The C++ code of PaddleOCR https://gitee.com/raoyutian/PaddleOCRSharp by my project was ported and successfully compiled. After testing, the GPU inference speed is significantly faster than the GPU version of the Paddle framework.

So I found a 4090 graphics card machine for testing, and also installed CUDA version 12.1, as well as the same CUDNN version as the development environment. I look forward to using the graphics card acceleration smoothly as well. On the test machine, GPU acceleration could not be used!! So I used the dependency tool to detect, but there was a lack of dependency.

So the native also relies on tool detection, although there is no shortage of dependency dlls, but it is found that several dependencies actually point to the 11.8 version of CUDA (the native has various versions installed). The test machine only installed the 12.1 version of CUDA. So GPU acceleration cannot be used. Dead people!!

After checking the bin directory file in the installation directory of CUDA, it is found that several missing files exist, but the file names are different.
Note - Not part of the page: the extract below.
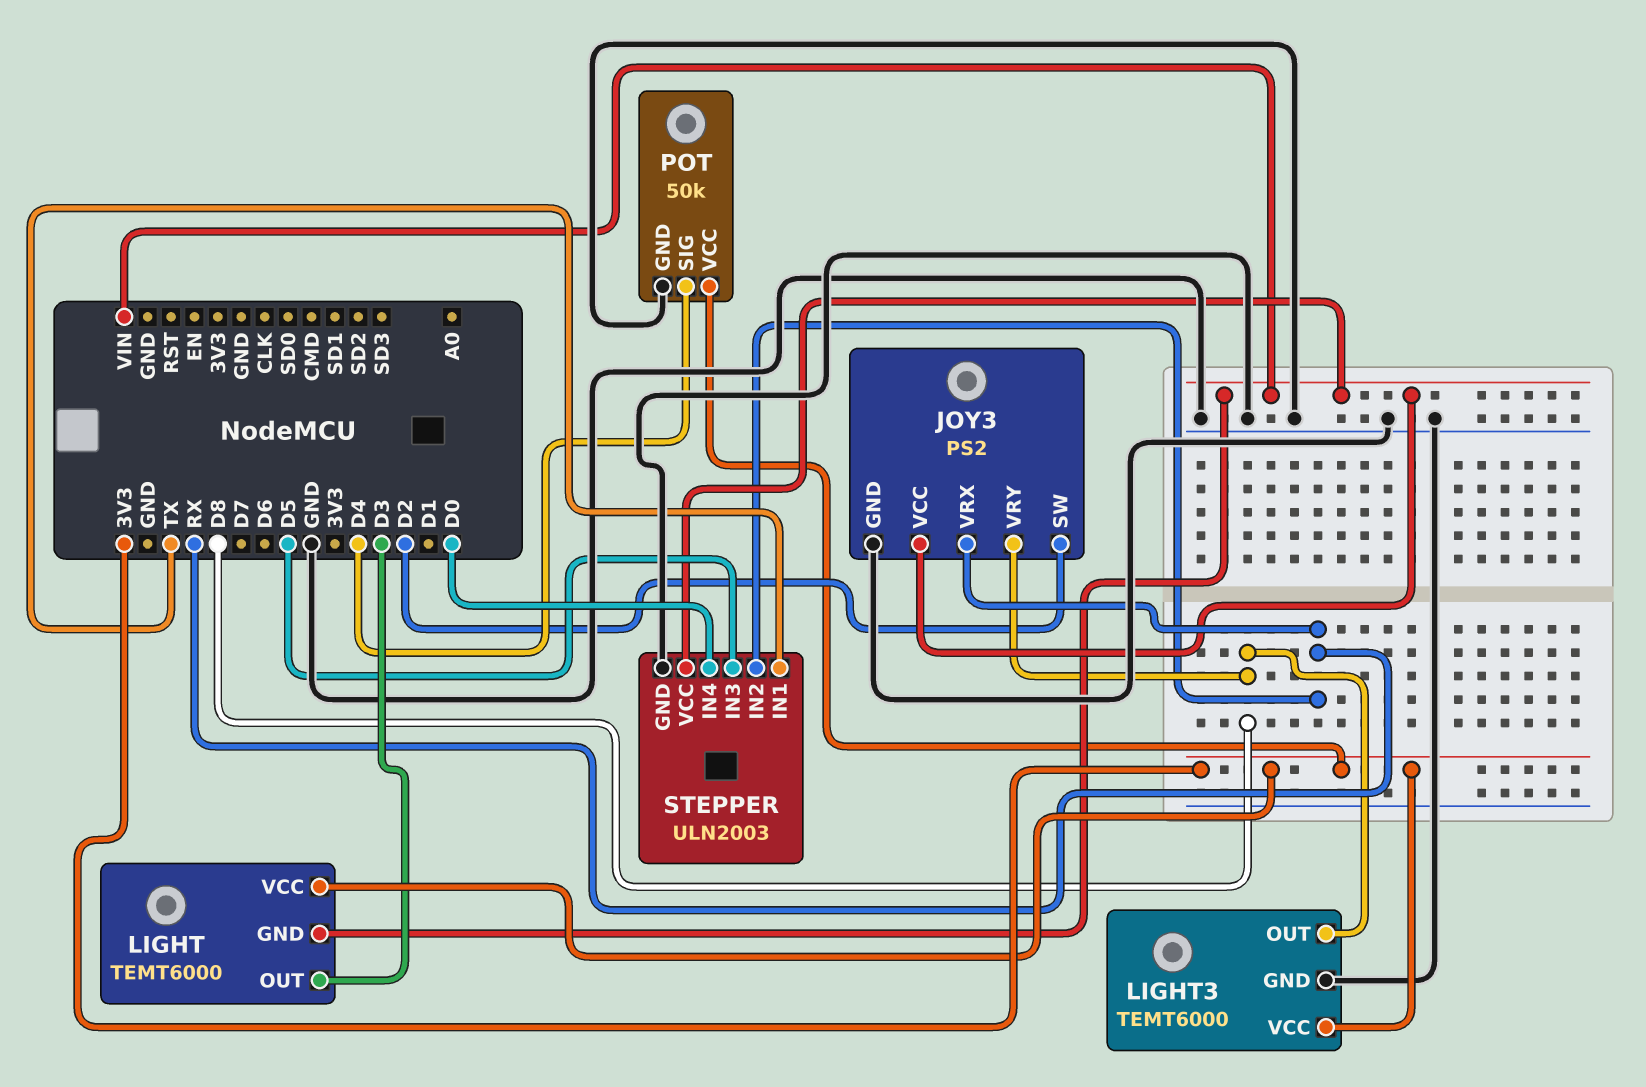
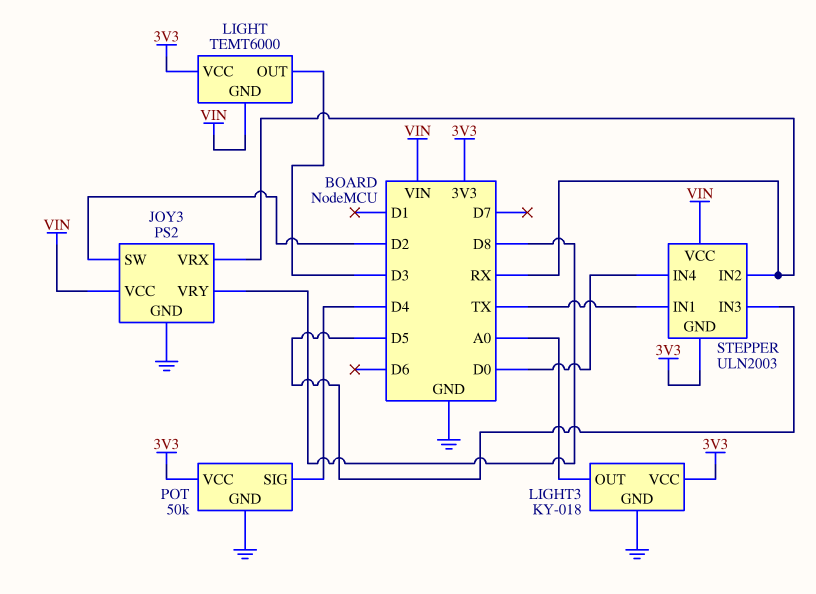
LIGHT3: TEMT6000 -> KY-018
LIGHT3 pin OUT: D8 -> A0
STEPPER pin GND: GND -> 3V3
The quote doesn't match

根据Onkrundime的官方文档nvitia - bay onkrundime1.18.1版本是支持bay的12.ch版本,ongrundime居然依赖文件名是错误的. 坑死宝宝了!!!

After installing CUDA 12.5, it is not possible to find it.

Finally using the 1.18.0 version of onnxruntime-gpu,

Perfectly solved! Hahahaha

It's not necessarily good if it's not the latest version, how many pits there are, how deep the pit is, let's explore it slowly.

最后附上onnxruntime-gpu使用PaddleOCR的模型推理效果:

PaddleOCR.dll封装后支持go\python\rust\c# C++等语言调用。